Selon vous Hervé Crès peut-il se présenter et être choisi ?

Il peut se présenter, oui. Il n'y a pas de raison d'exclure quiconque. Pour ce qui est d'être choisi. Je n'ai pas de don de divination. Je rappelle simplement qu'il faut un vote des deux tiers au niveau du conseil d'administration de la FNSP et aussi un vote, à la majorité simple, au niveau du conseil de direction de l'IEP.

La ministre a exprimé plusieurs fois son souhait de voir des femmes candidates, ce paramètre rentre-t-il en ligne de compte pour le comité de recherche ?

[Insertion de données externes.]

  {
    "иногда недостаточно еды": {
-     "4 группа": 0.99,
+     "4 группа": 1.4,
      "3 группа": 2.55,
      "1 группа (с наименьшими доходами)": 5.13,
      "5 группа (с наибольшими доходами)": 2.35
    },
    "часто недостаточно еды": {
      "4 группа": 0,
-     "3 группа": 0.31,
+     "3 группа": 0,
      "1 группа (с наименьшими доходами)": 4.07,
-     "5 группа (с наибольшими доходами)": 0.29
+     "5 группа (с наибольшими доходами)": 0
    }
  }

Tout d'abord, le comité de recherche est paritaire. Il s'agit d'une nouveauté intéressante. Il est souhaitable qu'il y ait des candidatures féminines, j'espère qu'il y en aura. Le comité est prêt à les recevoir. Il faut seulement qu'elles répondent au profil demandé.

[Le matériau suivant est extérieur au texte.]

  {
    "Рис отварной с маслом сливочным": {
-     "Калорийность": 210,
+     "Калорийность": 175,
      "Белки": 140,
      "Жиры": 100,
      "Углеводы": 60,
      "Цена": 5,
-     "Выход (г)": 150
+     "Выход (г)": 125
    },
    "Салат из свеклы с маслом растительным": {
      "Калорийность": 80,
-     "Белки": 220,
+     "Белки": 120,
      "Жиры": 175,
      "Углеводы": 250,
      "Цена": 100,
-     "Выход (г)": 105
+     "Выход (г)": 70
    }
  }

Le profil demandé reste très général.

Oui mais vous voyez bien le système de contraintes. D'un coté il faut dire des choses précises sans exclure personne. Ce n'est pas rien de dire qu'il faut une expérience de management, une connaissance de Sciences po et du monde universitaire international. Prenons la connaissance de Sciences po par exemple. Si on demande une expérience d'enseignement à Sciences po, on exclut de fait les personnalités étrangères alors qu'il y a une volonté de ne pas fermer cette porte. On ne peut pas être trop précis sur nos critères.

Sur quoi va s'effectuer la sélection du comité ?

Les quatre critères cumulatifs, tout sera une question de curseur. [NDLR : les 4 critères sont : Bien connaître Sciences po, et en particulier ses évolutions récentes. Disposer d'une bonne capacité de management afin de consolider les réalisations de l'Institut et de gérer la Fondation. Connaître le monde universitaire national et international. Témoigner de son intérêt pour les disciplines enseignées à Sciences po et d'une large compréhension des enjeux de la recherche dans les sciences sociales]

Richard Descoings a mis en place beaucoup d'innovations parfois très controversées. Cherchez-vous plutôt quelqu'un dans la continuité de cette dynamique ou un profil plus conservateur ?

Les critères ne sont pas formulés ainsi. Je ne peux pas anticiper sur les débats. Nous n'avons pas formulé les critères de candidature de cette manière mais il est clair que la condition de « bonne connaissance de Sciences Po » inclut celle des évolutions fortes de la période récente.